Exercise aim
Below are entries. Give back exactly the lines from the one containing "- **Protein**: 22g" through the one containing "helloooo tussock moths", inclusive, without the pictures.

Stored data:
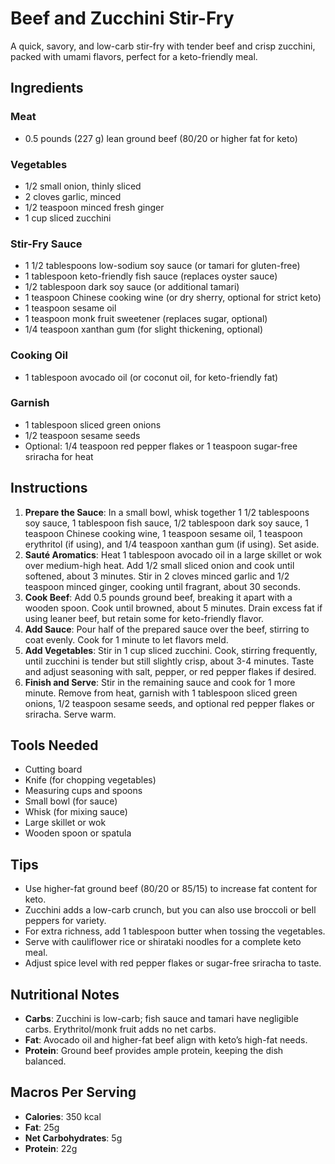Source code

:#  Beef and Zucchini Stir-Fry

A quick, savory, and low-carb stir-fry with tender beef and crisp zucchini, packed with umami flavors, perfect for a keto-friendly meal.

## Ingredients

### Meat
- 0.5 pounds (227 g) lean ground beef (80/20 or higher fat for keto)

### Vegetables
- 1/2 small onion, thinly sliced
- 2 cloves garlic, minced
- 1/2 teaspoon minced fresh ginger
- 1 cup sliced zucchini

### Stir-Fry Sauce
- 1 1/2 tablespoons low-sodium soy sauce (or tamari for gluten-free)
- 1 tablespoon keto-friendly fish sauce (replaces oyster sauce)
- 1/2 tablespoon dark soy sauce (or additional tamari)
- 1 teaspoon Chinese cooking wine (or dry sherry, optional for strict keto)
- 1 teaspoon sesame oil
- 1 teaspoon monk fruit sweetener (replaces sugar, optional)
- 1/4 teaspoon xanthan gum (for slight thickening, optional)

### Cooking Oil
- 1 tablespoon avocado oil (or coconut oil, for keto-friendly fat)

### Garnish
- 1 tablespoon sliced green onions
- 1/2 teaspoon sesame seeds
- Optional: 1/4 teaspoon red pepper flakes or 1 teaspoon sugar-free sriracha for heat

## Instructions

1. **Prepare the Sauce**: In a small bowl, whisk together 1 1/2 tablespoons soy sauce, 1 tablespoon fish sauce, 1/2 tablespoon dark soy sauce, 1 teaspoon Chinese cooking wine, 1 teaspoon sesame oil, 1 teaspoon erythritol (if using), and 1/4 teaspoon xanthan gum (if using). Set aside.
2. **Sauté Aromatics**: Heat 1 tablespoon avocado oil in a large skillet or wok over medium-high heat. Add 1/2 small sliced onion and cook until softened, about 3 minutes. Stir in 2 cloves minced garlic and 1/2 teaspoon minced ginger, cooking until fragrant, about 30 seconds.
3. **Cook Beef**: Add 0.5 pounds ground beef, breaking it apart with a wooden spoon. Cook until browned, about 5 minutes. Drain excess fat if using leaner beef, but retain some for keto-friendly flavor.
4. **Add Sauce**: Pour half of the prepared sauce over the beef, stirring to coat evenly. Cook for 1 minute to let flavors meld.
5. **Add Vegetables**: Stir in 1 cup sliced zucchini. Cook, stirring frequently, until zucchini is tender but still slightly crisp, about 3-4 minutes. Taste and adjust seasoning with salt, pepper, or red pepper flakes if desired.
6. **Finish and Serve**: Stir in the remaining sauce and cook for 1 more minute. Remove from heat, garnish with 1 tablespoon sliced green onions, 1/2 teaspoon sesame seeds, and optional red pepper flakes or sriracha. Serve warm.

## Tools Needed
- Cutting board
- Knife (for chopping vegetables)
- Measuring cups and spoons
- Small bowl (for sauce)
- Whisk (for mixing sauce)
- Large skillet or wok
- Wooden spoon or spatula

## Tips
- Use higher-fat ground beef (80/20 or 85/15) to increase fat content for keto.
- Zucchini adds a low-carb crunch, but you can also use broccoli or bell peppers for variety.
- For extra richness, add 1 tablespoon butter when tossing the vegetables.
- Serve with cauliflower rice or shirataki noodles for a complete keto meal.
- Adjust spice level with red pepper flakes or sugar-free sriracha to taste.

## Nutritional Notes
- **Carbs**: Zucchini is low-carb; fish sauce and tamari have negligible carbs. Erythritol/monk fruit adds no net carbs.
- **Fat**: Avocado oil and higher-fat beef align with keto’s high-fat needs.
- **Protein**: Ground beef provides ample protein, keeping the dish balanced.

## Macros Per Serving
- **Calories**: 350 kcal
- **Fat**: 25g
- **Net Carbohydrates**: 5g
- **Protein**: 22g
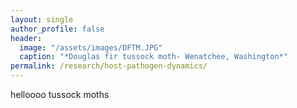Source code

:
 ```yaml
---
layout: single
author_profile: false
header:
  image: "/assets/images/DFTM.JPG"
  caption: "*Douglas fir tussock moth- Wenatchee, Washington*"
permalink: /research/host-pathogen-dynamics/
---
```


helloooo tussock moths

* * *

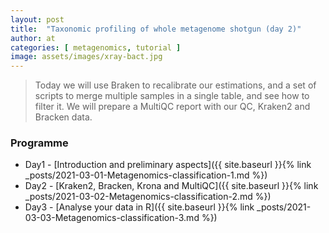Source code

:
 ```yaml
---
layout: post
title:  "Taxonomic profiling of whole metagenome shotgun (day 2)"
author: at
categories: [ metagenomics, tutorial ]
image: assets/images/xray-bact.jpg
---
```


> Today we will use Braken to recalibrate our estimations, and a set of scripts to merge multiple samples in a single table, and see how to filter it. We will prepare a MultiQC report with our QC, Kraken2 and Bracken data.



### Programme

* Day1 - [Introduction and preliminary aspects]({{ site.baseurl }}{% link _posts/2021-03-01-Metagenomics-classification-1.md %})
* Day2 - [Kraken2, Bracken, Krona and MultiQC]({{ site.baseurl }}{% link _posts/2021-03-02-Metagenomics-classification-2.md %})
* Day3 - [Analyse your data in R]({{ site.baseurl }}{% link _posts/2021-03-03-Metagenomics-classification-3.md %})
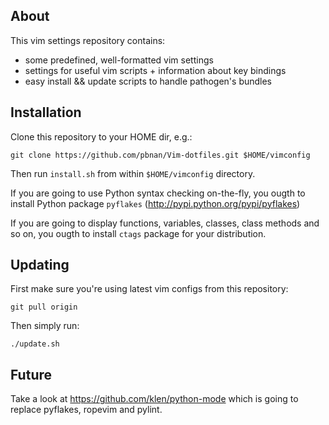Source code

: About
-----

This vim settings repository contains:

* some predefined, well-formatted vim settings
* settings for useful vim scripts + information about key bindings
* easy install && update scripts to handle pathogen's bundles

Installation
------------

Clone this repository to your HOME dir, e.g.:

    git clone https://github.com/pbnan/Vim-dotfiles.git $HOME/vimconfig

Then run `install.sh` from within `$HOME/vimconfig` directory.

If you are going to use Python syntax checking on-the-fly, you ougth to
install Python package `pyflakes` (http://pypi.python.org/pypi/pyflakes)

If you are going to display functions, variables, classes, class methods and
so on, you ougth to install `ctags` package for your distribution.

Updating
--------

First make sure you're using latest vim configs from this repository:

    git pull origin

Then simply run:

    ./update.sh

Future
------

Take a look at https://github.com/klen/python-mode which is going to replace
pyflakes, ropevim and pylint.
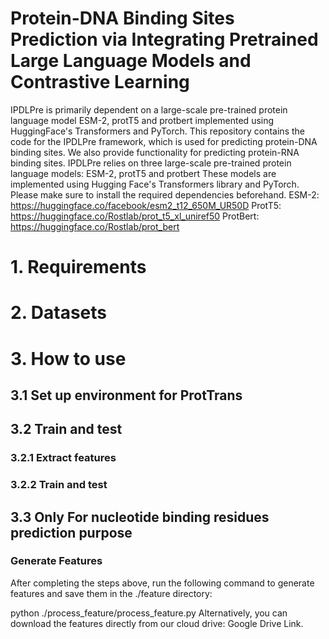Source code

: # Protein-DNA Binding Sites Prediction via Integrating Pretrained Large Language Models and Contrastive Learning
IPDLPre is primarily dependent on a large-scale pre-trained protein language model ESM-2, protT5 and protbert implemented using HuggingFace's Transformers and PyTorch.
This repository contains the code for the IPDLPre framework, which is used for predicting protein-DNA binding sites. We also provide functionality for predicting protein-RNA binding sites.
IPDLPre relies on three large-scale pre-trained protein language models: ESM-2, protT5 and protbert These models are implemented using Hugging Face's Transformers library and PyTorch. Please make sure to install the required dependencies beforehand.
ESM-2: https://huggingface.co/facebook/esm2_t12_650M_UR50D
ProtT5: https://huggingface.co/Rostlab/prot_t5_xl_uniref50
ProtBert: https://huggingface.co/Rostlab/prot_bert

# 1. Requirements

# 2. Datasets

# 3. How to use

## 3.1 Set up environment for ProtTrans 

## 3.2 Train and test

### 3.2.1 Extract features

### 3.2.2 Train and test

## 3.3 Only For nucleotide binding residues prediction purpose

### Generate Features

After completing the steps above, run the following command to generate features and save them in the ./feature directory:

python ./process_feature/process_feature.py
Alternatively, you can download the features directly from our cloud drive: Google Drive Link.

Task answer
- **Protein**: 22g
Source code

:
 ```yaml
---
layout: single
author_profile: false
header:
  image: "/assets/images/DFTM.JPG"
  caption: "*Douglas fir tussock moth- Wenatchee, Washington*"
permalink: /research/host-pathogen-dynamics/
---
```


helloooo tussock moths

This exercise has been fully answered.